In 1729 the Mayor of Weiden, Josef Ignaz Moritz, donated a picture of Our Lady made by the Sulzbach artist Johann Christoph Karl , which was placed on a pillar in the area of ​​the remains of the church wall. The parish of Schirmitz then had an offering box set up there for the church in Schirmitz without having asked for permission . Another suggestion by Mayor Josef Ignaz Moritz to have a wooden roof made for the picture is rejected by the Leuchtenberg office. Thereupon the column with the picture is placed further down on Weidener Grund, however the pastor of Schirmitz had his own picture of Mary put up here. In 1802, as part of the secularization, it was ordered that the picture donated by Josef Ignaz Moritz should be taken to a church in Weiden, where it can still be found today in the church of St. Sebastian next to the iron grating under the gallery. The image of the Virgin Mary by Schirmitz also had to be removed.

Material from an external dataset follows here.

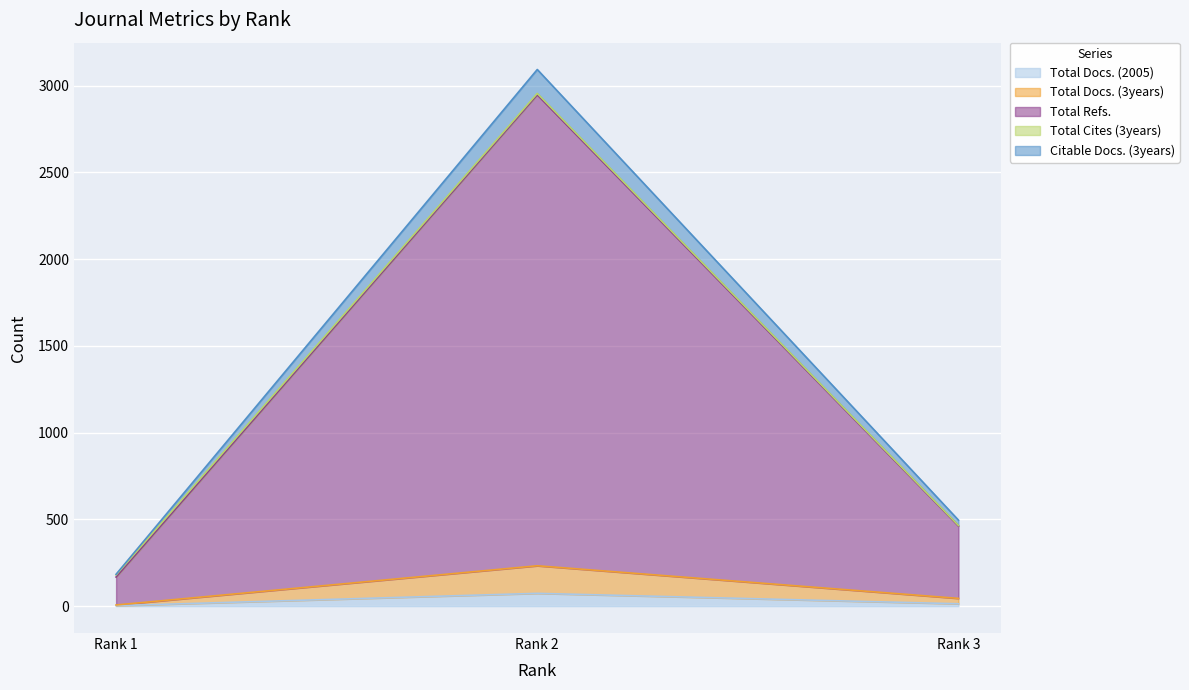

Is it true that Total Docs. (2005) equals 14 at Rank 3?

True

Chapel of St. Staude today

After all the centuries of difficulties, the chapel was restored by the master rope maker FX Hammer on the site of the old church and inaugurated on October 4th 1953. The plan was drawn up by the architect Gustav Menger . The chapel is built of granite stones and with a gable roof covered. It has a porch with two brick pillars and a roof turret , which is closed by a pyramid roof. This contains a ship's bell with a diameter of approx. 20 cm, which can be rung by hand. The sound of the bell is around ~ as .

Today the chapel belongs to the parish of St. Josef von Weiden and is a popular place for holding Christian festivals, such as Christmas mass , but is also a station on the "Spiritual Path around the parish church of St. Josef in Weiden ".

literature

  • Adolf Wolfgang Schuster : Home chronicle of the community of Schirmitz. Schirmitz Municipality, Schirmitz 1998, pp. 72–77.

Web links

Commons : Holy Perennial  - collection of images, videos and audio files

Individual evidence

  1. Bell of the Waldkapelle zur Heiligen Staude , accessed on January 20, 2020.
  2. Christmas mass at the Holy Staude Tips and dates , accessed on January 20, 2020.
  3. Spiritual Path around St. Joseph , accessed on January 20, 2020.